Grand Budapest Hotel
Wes Anderson’s rambunctious but elegant Mitteleuropa farce stars Ralph Fiennes on brilliant comic form
Film Title: Grand Budapest Hotel
Director: Wes Anderson
Starring: Ralph Fiennes, Tony Revolori, Jude Law, Saoirse Ronan, Tilda Swinton, F Murray Abraham
Running Time: 99 min
A few critics have, from time to time, accused Wes Anderson of “contrivance”. What now? All fictions are contrived. Unlike real life, stories tend to have middles that lead neatly from exploratory beginnings to neatly tidied-up endings.
If there has been a problem with Anderson’s recent live-action work, it has more to do with contrivance’s evil twin: disorder. The Life Aquatic with Steve Zissou and The Darjeel ing Limited felt like second-string Wes. The frustratingly uneven Moonlight Kingdom kept it together for a lovely opening act, then degenerated into running around and shouting.
All is forgiven. Grand Budapest Hotel conveys the impression of disorder: midnight flights, wild ski rides, outbreaks of gunplay. But it is as tightly wound as the best farces of Feydeau or Molière. Add in the director’s gift for nesting stories, his taste for grotesques and his exquisite eye, and you have the best Wes Anderson film in a decade.
As Anderson is wont to do, Grand Budapest Hotel trades on nostalgia for a largely imagined earlier era. This is the romantic, doomed Mitteleuropa that inspired Ruritanian adventure stories by Eric Ambler and Anthony Hope. Belgian cartoonist Hergé enjoyed that world as well, and the film employs the same elegant visual language – neat frames cluttered with lovely objets d’art – that made his Tintin comics so delicious.

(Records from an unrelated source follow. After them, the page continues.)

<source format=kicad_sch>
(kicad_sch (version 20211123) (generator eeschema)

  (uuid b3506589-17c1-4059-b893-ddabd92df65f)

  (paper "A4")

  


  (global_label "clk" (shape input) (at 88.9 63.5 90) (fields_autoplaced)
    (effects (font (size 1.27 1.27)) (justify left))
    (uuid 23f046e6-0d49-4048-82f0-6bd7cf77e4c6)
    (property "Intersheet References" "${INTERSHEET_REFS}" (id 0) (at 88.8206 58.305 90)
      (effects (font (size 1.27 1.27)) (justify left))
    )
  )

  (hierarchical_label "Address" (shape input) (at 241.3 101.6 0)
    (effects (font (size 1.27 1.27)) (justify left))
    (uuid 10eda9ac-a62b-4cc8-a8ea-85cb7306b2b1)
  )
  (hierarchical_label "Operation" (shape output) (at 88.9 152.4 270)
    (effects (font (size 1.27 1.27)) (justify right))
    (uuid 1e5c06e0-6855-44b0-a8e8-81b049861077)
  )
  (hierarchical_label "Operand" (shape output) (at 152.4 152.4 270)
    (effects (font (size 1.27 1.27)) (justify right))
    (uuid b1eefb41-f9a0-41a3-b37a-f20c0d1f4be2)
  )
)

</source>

We begin with narrative Russian dolls. A teenage girl reads a memoir penned by someone listed only as “the author”. The story relates a journey, made in the 1960s, to the Grand Budapest Hotel – located in the Republic of Zubrowka – which the author (Jude Law) finds to be living poorly on past glories. He meets the owner of the establishment (F Murray Abrahams) and settles down to hear how it came into his possession.

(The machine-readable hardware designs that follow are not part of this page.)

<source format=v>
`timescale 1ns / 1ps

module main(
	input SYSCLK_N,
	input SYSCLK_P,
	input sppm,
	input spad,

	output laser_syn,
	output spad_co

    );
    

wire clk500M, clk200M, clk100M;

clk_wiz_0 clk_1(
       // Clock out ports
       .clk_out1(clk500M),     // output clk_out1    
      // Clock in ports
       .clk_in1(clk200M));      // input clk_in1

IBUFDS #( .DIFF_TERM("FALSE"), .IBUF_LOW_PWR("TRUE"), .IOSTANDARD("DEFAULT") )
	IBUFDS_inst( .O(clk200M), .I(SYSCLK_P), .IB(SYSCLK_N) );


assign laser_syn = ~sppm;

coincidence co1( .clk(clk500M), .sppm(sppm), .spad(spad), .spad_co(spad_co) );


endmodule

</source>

That tale packs every second of the picture’s busy 99 minutes with incident. Much of it finds Gustave (Ralph Fiennes), the hotel’s concierge, and Zero (Tony Revolori), a new lobby boy, hurriedly trying to extinguish one of a hundred metaphorical fires.
It transpires that the endlessly charming, superbly organised Gustave is an operator on a trans-European scale. He manages to juggle professional duties with the seduction of older, richer female guests. But the wheels do occasionally shudder on their axes.
Chaos looms when one of those conquests, the ancient Madame D (a heavily made-up Tilda Swinton), dies in “mysterious circumstances”. At the funeral, Gustave learns that Madame D has left him a hugely valuable painting called Boy with an Apple. The family murmurs and, shortly thereafter, Gustave finds himself framed for the old lady’s murder.
As you may have gathered, the film swells with Hitchcockian MacGuffins. But Anderson keeps the pace so furious and works so hard at tying up loose ends that little scratching of heads is ever necessary.
He is greatly assisted by an extraordinarily amusing performance from Fiennes. That actor has proved himself in many fields over the years, but, to this point, his talents as a farceur have been kept well under wraps. If we must reach for a comparison, then Cary Grant will do well enough: cracking double-takes; grace under fire. Fiennes’s hints of inner fragility add, however, a poignancy you rarely got from Grant. Maybe Robert Donat in The 39 Steps is a better comparison.
Anderson’s most bewildering achievement is to pack so much into such a compact space. The film abounds with celebrity cameos, almost all of them worthwhile. It gets across omens about this antique territory’s looming annihilation during the second World War. And it features some of the loveliest, most elegantly composed production design you could ever dream of enjoying.